I'm Mark Scully, a consultant specializing in Data Science. Since Data Science lacks an agreed upon definition, I'll give my definition as applying scientific principles and techniques from math and computer science to making use of data. I've worked on projects in Machine Learning, Data Mining, Predictive Analytics, Natural Language Processing, Computer Vision, Machine Vision, Bioinformatics, Neuroinformatics, Biomedical Imaging, and Data Fusion, among others. I've done everything from algorithm development to low level optimized implementations and big data infrastructure to web applications. I'm the Data Science equivalent of a full-stack web developer.
I most often work with python and C++ but have experience with High Performance Computing, High Throughput Computing, Hadoop, C, Postgres, and CouchDB. That said, I pick up new technologies fast, and am no stranger to R, Matlab, Hive, Pig, Mahout, Vowpal Wabbit, OpenCV, and many more. I recieved my Masters in Computer Science, focused on Machine Learning, from the University of New Mexico.

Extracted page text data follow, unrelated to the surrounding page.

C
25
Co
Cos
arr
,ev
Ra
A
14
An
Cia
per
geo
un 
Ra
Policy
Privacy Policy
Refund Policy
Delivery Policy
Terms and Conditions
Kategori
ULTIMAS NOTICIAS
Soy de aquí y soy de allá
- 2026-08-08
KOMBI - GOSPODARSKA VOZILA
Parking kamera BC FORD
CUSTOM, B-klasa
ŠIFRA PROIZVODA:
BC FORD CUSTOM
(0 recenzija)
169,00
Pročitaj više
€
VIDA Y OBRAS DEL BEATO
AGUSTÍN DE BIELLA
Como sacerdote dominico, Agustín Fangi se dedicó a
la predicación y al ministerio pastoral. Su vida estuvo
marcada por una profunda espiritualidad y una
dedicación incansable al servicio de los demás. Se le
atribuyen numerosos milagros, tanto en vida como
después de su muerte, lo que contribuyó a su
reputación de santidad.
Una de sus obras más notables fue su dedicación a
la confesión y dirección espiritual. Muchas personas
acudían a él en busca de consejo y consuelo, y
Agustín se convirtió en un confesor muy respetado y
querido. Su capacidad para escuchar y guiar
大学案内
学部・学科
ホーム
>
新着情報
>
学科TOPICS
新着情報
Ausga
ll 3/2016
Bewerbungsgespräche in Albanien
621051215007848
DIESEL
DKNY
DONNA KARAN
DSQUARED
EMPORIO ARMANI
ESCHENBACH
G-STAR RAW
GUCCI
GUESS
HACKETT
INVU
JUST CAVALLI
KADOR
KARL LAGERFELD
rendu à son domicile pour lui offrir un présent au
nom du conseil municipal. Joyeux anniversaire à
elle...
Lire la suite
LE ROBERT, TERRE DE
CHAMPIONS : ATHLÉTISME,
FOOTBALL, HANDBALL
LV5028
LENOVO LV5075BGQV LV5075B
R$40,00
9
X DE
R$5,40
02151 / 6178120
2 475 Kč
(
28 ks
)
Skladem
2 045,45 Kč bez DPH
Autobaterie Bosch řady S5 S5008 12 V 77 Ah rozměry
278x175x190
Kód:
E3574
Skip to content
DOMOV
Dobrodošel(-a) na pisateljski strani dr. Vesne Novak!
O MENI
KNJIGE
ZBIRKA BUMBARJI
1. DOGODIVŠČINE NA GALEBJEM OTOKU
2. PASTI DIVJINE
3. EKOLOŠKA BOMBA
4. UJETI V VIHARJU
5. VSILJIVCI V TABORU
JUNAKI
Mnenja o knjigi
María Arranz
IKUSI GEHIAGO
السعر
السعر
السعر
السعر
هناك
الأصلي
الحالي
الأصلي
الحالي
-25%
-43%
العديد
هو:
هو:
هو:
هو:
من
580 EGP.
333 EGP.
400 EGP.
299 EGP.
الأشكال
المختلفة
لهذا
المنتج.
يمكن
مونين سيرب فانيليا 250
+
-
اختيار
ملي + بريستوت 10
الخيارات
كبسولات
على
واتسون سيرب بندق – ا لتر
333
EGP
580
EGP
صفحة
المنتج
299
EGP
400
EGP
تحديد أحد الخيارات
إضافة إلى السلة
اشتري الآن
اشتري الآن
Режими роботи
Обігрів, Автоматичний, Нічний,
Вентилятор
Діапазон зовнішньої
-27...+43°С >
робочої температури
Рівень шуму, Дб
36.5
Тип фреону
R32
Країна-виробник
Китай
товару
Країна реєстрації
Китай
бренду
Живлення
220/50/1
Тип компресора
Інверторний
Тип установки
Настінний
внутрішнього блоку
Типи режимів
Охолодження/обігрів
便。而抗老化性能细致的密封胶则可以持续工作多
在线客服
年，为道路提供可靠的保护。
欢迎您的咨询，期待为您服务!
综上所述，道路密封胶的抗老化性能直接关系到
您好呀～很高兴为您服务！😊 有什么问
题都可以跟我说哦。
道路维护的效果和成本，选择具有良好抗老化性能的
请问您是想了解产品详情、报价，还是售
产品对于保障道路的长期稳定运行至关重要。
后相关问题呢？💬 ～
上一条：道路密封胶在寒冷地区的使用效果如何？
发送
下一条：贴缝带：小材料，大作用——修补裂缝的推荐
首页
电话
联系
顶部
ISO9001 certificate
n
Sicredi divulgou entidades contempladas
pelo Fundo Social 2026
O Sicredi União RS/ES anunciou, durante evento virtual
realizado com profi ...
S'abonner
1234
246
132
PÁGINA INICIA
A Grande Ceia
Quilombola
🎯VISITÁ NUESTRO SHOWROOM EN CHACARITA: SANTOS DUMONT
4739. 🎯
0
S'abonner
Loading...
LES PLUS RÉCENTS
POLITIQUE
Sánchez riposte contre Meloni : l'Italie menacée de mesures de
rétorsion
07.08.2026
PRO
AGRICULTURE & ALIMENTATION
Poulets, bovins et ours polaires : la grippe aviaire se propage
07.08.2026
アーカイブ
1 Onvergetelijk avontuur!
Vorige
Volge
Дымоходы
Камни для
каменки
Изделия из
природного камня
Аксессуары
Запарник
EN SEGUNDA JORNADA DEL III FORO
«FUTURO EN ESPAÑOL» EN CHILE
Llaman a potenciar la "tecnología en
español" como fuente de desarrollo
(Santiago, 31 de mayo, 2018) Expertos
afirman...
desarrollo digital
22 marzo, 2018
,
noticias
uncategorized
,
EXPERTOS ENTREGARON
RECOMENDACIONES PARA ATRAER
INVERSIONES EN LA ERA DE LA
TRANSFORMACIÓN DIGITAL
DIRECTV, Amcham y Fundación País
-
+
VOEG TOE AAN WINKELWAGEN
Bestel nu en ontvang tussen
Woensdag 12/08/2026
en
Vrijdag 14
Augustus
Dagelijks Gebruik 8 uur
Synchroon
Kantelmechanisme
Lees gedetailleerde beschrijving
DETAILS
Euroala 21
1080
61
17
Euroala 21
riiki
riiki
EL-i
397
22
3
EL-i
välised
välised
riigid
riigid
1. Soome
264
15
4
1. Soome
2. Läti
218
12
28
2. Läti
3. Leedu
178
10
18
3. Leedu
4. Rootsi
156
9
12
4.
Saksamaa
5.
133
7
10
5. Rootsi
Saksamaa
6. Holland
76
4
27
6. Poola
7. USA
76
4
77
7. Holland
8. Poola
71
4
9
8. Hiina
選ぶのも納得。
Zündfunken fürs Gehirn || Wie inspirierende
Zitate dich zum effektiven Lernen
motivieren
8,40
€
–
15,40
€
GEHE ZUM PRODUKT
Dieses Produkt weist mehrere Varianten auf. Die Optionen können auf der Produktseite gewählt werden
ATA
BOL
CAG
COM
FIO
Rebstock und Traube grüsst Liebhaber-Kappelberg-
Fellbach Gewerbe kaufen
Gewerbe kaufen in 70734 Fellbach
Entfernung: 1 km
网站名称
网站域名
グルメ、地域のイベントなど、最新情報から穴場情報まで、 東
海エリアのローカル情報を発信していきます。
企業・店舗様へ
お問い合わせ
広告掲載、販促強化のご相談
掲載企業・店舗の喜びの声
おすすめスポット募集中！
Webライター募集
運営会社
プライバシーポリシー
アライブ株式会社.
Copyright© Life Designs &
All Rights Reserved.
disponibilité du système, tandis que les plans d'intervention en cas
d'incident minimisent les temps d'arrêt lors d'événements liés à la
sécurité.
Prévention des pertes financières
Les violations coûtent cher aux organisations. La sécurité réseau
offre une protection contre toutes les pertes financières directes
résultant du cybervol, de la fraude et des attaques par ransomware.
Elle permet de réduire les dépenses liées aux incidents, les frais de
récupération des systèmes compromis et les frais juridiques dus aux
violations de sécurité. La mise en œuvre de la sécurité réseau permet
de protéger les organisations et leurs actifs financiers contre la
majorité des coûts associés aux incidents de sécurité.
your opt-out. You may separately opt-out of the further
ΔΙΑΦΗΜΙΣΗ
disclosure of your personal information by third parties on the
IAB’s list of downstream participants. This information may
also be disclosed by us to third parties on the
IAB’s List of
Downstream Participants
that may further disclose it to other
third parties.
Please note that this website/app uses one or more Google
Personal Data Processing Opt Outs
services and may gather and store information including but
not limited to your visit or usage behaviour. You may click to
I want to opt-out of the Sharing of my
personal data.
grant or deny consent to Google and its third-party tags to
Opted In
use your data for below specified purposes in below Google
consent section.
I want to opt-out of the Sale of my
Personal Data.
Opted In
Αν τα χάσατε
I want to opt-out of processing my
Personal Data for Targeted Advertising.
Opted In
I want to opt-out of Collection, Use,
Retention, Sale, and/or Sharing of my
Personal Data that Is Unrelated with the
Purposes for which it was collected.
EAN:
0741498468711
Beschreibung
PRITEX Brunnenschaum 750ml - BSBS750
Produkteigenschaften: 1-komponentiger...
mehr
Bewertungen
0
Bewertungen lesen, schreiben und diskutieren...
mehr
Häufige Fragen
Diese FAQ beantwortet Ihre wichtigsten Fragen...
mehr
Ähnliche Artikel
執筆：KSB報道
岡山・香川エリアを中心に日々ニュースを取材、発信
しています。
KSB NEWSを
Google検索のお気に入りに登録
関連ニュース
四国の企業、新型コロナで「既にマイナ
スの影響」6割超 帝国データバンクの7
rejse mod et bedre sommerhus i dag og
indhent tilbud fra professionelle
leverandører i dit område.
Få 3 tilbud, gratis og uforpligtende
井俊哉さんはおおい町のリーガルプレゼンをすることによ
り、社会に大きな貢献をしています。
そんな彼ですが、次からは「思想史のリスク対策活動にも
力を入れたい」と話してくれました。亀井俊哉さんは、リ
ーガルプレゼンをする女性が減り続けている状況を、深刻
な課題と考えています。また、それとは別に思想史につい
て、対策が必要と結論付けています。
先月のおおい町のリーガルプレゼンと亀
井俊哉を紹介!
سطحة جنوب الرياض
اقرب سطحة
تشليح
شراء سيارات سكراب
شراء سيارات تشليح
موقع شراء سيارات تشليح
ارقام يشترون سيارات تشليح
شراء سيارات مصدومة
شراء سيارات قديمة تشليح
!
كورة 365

My approach is an applied one. Data Science and Machine Learning are most interesting when they are applied to other domains and many fields already have Data Science at their heart. I appreciate all the work done on pure theory and make use of it often, but I prefer to apply that knowledge to real world problems. When doing so I follow these principles:
Simpler methods are easier to understand, easier to maintain, and easier to explain.
There's always some constraint on how a problem is solved. It is impossible to optimize for everything.
Theory is an excellent guide and intuition is useful, but whenever possible I test everything using the data. I follow the scientific method: form a hypothesis, figure out how to test it, and change based on the results.